In the entries that follow, repeat exactly the lines from the one that has "Война в Иране" through the one that has "- Sjømat er", but omit pictures.

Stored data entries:
------------------------------------

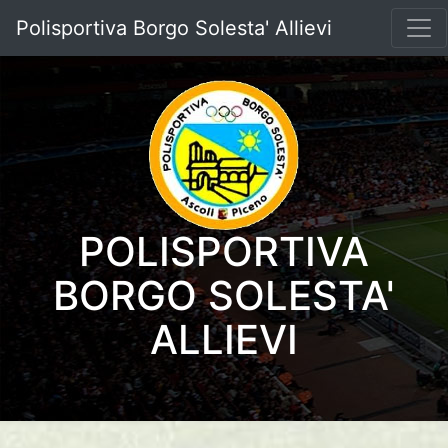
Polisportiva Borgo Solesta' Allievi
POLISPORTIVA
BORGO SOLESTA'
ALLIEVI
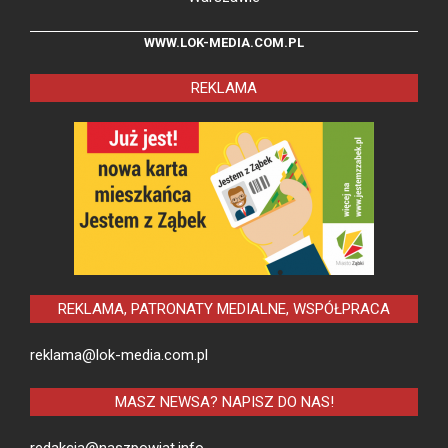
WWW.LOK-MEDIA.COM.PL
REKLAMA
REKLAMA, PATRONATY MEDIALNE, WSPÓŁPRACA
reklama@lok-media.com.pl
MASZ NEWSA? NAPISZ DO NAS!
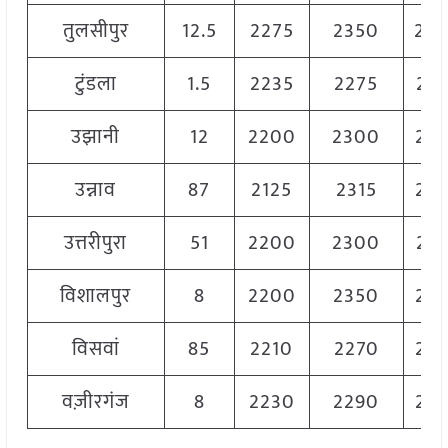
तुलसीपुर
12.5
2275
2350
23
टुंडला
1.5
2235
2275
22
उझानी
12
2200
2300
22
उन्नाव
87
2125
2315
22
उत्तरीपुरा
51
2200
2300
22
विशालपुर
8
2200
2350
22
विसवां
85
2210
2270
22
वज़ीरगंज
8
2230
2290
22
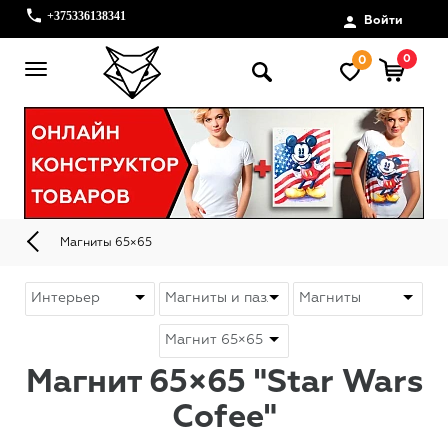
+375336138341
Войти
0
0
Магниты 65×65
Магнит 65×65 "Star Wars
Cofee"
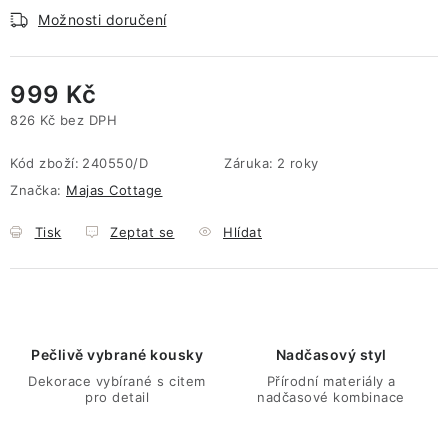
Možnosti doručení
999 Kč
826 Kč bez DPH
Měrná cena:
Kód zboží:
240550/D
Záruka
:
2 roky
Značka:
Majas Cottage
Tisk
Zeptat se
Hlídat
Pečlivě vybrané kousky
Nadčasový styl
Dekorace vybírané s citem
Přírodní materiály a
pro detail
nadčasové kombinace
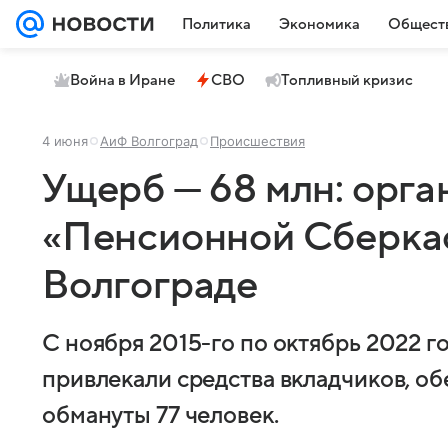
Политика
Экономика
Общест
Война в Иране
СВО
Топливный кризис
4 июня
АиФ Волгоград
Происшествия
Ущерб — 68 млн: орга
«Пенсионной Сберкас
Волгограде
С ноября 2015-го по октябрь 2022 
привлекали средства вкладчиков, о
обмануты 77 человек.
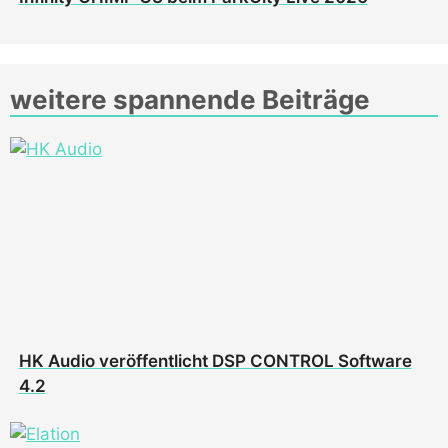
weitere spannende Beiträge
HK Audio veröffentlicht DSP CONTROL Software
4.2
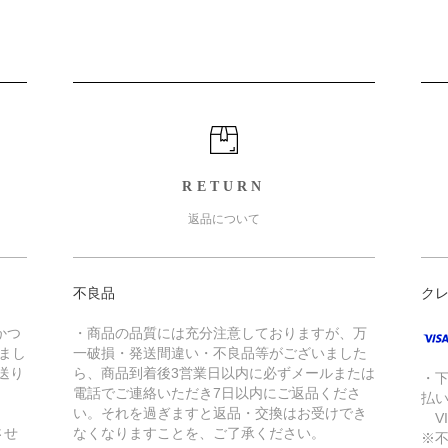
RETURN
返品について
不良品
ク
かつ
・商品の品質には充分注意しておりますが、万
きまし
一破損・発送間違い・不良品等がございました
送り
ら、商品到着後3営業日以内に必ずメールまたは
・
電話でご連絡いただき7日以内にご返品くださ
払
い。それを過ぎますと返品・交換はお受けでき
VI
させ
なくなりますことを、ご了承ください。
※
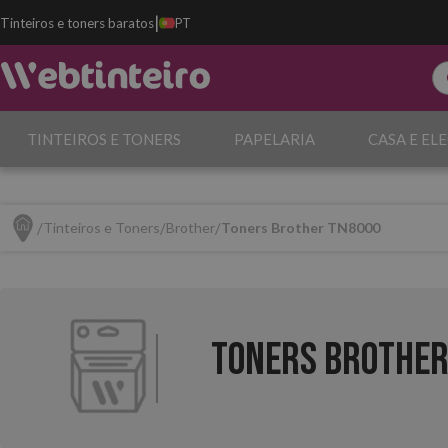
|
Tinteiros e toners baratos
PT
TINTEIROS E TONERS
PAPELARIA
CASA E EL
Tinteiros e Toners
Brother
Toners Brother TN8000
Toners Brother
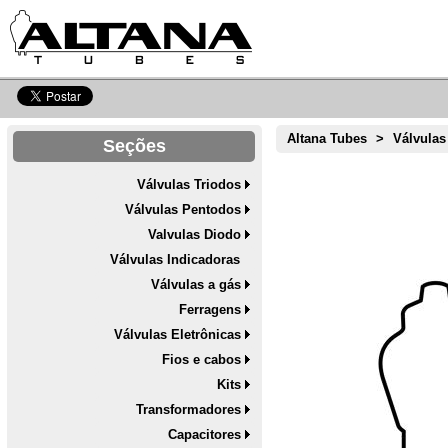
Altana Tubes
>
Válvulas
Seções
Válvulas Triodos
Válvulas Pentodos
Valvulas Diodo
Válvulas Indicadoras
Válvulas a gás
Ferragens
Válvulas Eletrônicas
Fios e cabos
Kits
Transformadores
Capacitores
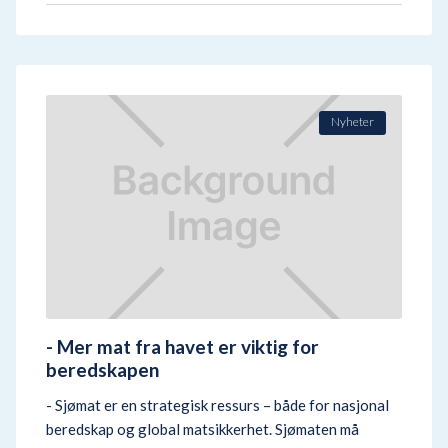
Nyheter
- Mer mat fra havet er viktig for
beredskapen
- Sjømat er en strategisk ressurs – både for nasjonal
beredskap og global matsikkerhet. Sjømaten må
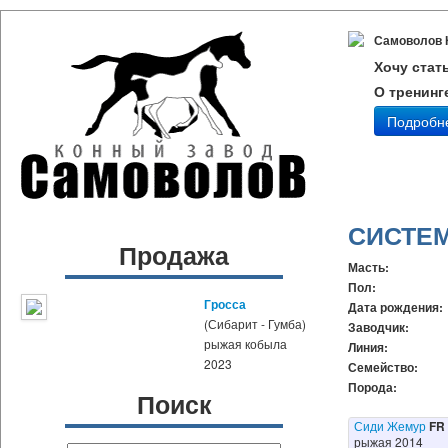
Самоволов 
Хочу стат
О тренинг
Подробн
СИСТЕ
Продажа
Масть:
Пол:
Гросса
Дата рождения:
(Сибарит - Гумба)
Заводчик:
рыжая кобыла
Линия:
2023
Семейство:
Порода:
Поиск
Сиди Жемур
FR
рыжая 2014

------------------------------------

> [Result]
Война в Иране
СВО
Топливный кризис
4 июня
АиФ Волгоград
Происшествия
Ущерб — 68 млн: орга
«Пенсионной Сберкас
Волгограде
С ноября 2015-го по октябрь 2022 
привлекали средства вкладчиков, о
обмануты 77 человек.
weitere spannende Beiträge
HK Audio veröffentlicht DSP CONTROL Software
4.2
RETURN
返品について
不良品
ク
かつ
・商品の品質には充分注意しておりますが、万
きまし
一破損・発送間違い・不良品等がございました
送り
ら、商品到着後3営業日以内に必ずメールまたは
・
電話でご連絡いただき7日以内にご返品くださ
払
い。それを過ぎますと返品・交換はお受けでき
VI
させ
なくなりますことを、ご了承ください。
※
|
Tinteiros e toners baratos
PT
TINTEIROS E TONERS
PAPELARIA
CASA E EL
Tinteiros e Toners
Brother
Toners Brother TN8000
Toners Brother
Altana Tubes
>
Válvulas
Seções
Válvulas Triodos
Válvulas Pentodos
Valvulas Diodo
Válvulas Indicadoras
Válvulas a gás
Ferragens
Válvulas Eletrônicas
Fios e cabos
Kits
Transformadores
Capacitores
Nyheter
- Mer mat fra havet er viktig for
beredskapen
- Sjømat er en strategisk ressurs – både for nasjonal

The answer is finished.